▶ _Texto extraído_
☆ ☆ ☆ ☆ ☆
La Valquiria del piano
Para hablar del personaje principal de esta historia debemos conocer primero el entorno familiar en el cual se crio. Su padre, Manuel Antonio, era dueño de gran talento musical, pero la vida lo condujo por otros caminos que desviaron su andar en eso de convertirse en compositor afamado del piano, pues muchos dicen que poseía talento suficiente para serlo.
Cursó paso breve por los ámbitos de la política nacional, pero demostró que su vocación era pedagógica cuando, en 1841, inauguró el “Colegio Roscio”, ubicado en la casa número 15 de la antigua calle de Zea. Poco más de una década después, en 1853, editó en la imprenta “Carreño Hermanos” su “Manual de Urbanidad y Buenas Maneras”, obra que se convirtió en lectura obligatoria para todo venezolano como biblia de los buenos modales.
María Teresa Gertrudis de Jesús, o “Teresita” nació el mismo año se publicó el “Manual de Carreño” y, por cuestiones del destino, le tocó ser hija del individuo más educado, refinado y culto del país, además de un pianista por encima del promedio. Su afición por la música lo llevó a impartir sus primeras lecciones en las teclas a la niña desde su más tierna infancia, cuando ya mostraba facilidad, genio, y talento excepcional para concebir el arte melodiosa. A los cinco años la pequeña tocaba piezas enteras de Mozart y sentaba a sus muñecas junto al piano, improvisando conciertos de lo que llamaba “óperas”.
Gracias a eso, Manuel Antonio escribió un cuaderno titulado “500 Ejercicios para Piano”, dedicados a su hija. Era todo lo que podía enseñarle. Apenas comprendió que su alumna superó al maestro la enlistó en clases sistemáticas y metódicas del instrumento, poniéndola en manos de Julio Hohené, afamado pianista extranjero residenciado en Caracas, quien la enseñó a tocar obras de Chopin y Mendelssohn.
Las cosas marchaban armoniosas, o sobre teclas y cuerdas, como diría un bardo, hasta el inicio de la Guerra Federal. En mayo de 1861, el presidente Manuel Felipe Tovar nombró a Carreño ministro de Relaciones Exteriores. En agosto del mismo año, el presidente encargado, Pedro Gual, lo designó ministro de Hacienda. A los pocos días comenzó la dictadura de Páez y el país convulsionó, dejándolo en una posición comprometida. Entendidas las dificultades para seguir haciendo vida en Caracas, así como el inmenso potencial de su hija, decidió abandonar el país. Acompañado de su familia, ligeros de bagaje, sobre lomos de mulas, treparon el Ávila hasta Galipán y bajaron a La Guaira para embarcarse a finales de julio de 1862 hasta Nueva York.
A los pocos meses, Teresita, quien todavía no tenía diez años, dio su primer concierto en el Irving Hall, dejando perplejos a todos los presentes. Decir que la crítica se deshizo en elogios sería menospreciar su actuación, pues Louis Gottschalk, gran pontífice del piano en los Estados Unidos, se interesó tanto en el talento de la niña, que ofreció darle clases, y, en enero de 1863, la tenía como solista con la Orquesta Filarmónica de Boston.
☆ ☆ ☆ ☆ ☆
▶ _Datos proporcionados_
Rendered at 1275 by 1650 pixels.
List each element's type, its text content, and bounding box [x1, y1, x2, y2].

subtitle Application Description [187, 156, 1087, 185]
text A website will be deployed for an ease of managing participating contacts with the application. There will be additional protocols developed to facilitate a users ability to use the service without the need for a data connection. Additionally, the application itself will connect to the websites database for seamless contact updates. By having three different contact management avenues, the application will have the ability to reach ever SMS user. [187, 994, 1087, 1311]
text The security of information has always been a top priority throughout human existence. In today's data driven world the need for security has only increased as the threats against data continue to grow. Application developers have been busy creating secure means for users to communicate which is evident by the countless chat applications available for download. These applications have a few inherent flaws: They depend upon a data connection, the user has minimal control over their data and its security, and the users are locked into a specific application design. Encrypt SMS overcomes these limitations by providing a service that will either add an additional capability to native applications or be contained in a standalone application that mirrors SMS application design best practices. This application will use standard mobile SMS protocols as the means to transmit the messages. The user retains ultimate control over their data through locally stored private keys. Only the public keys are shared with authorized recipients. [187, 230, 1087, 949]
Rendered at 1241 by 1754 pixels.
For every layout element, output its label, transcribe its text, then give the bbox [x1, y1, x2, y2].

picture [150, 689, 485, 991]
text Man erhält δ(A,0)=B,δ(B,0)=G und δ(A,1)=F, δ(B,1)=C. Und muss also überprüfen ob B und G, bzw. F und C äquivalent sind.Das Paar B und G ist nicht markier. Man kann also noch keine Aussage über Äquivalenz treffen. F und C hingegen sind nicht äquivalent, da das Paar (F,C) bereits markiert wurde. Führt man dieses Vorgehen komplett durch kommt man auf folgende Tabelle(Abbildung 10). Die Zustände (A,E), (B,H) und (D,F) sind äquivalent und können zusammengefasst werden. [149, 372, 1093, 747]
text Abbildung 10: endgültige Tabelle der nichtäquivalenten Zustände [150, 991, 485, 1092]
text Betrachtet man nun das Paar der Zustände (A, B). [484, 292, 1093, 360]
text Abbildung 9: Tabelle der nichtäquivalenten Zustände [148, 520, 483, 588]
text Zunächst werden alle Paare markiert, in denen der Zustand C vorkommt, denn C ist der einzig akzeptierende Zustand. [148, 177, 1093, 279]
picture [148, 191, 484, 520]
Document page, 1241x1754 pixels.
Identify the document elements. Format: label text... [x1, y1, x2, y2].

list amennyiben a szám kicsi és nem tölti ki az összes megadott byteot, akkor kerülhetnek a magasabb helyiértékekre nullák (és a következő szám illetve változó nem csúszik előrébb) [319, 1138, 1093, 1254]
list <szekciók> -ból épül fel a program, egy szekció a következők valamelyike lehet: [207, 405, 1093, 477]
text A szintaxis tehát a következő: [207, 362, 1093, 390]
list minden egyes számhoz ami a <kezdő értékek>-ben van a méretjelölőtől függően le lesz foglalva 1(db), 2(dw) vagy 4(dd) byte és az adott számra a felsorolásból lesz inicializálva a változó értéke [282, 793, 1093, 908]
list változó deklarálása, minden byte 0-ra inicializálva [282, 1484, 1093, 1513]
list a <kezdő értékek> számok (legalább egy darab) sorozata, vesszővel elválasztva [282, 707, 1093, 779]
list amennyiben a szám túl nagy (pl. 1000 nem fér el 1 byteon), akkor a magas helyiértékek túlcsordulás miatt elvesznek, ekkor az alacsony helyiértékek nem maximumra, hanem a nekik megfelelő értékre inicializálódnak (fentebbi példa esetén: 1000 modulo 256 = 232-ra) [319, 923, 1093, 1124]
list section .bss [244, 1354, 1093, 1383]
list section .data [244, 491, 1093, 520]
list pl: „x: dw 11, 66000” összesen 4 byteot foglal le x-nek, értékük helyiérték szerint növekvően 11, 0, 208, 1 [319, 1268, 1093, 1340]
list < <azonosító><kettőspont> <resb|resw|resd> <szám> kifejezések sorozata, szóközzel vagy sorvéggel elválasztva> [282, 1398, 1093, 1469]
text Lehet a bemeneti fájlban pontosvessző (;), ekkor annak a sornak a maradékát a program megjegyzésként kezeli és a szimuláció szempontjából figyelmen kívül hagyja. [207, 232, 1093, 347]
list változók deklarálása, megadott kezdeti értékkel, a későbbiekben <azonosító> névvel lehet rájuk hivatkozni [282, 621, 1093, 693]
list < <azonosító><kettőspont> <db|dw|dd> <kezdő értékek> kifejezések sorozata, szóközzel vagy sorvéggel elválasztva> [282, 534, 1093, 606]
☆ ☆ ☆ ☆ ☆
▶ _Tareas escritas_
1. Enumera todos los años, escritos con cifras de cuatro dígitos, que aparecen en el texto extraído.
2. Según el texto extraído, ¿en qué sala dio Teresita su primer concierto?
3. Reproduce literalmente el pasaje del texto extraído que empieza en "Gracias a eso, Manuel" y acaba en "Chopin y Mendelssohn.".

▶ _Soluciones en orden_
1. 1841, 1853, 1861, 1862, 1863

2. En el Irving Hall.

3.
Gracias a eso, Manuel Antonio escribió un cuaderno titulado “500 Ejercicios para Piano”, dedicados a su hija. Era todo lo que podía enseñarle. Apenas comprendió que su alumna superó al maestro la enlistó en clases sistemáticas y metódicas del instrumento, poniéndola en manos de Julio Hohené, afamado pianista extranjero residenciado en Caracas, quien la enseñó a tocar obras de Chopin y Mendelssohn.